▶ [Problem to solve]: Extract every line starting at the line that contains "jar: none [70,269,181,365]" and ending with the final line of the data, inclusive; give only those lines, word for word.

*** Block opens ***

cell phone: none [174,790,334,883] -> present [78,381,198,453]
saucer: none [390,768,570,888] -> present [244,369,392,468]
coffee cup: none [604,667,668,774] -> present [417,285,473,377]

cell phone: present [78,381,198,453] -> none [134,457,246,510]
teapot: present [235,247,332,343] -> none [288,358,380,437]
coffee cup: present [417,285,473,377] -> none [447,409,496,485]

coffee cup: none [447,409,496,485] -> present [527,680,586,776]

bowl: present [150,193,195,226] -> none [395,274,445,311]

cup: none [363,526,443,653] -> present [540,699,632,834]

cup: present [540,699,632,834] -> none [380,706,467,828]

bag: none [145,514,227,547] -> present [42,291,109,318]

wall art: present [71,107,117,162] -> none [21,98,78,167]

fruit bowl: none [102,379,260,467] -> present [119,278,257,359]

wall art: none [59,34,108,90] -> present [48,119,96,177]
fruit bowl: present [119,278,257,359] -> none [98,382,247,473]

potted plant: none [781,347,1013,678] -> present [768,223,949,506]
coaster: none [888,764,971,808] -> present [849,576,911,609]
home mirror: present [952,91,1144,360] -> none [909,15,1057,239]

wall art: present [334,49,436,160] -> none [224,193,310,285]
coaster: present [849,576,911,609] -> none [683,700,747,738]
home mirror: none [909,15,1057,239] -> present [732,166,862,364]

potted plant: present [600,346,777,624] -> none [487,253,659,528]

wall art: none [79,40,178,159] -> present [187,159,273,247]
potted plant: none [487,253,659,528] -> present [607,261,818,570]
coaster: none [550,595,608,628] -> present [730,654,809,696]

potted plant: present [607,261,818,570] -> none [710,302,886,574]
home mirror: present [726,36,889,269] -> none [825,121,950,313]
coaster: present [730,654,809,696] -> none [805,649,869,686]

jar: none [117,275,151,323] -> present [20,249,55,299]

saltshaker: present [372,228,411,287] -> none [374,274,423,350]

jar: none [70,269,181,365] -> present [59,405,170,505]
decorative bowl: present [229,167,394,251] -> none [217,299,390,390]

*** Block closes ***

▶ [Task output]:
jar: none [70,269,181,365] -> present [59,405,170,505]
decorative bowl: present [229,167,394,251] -> none [217,299,390,390]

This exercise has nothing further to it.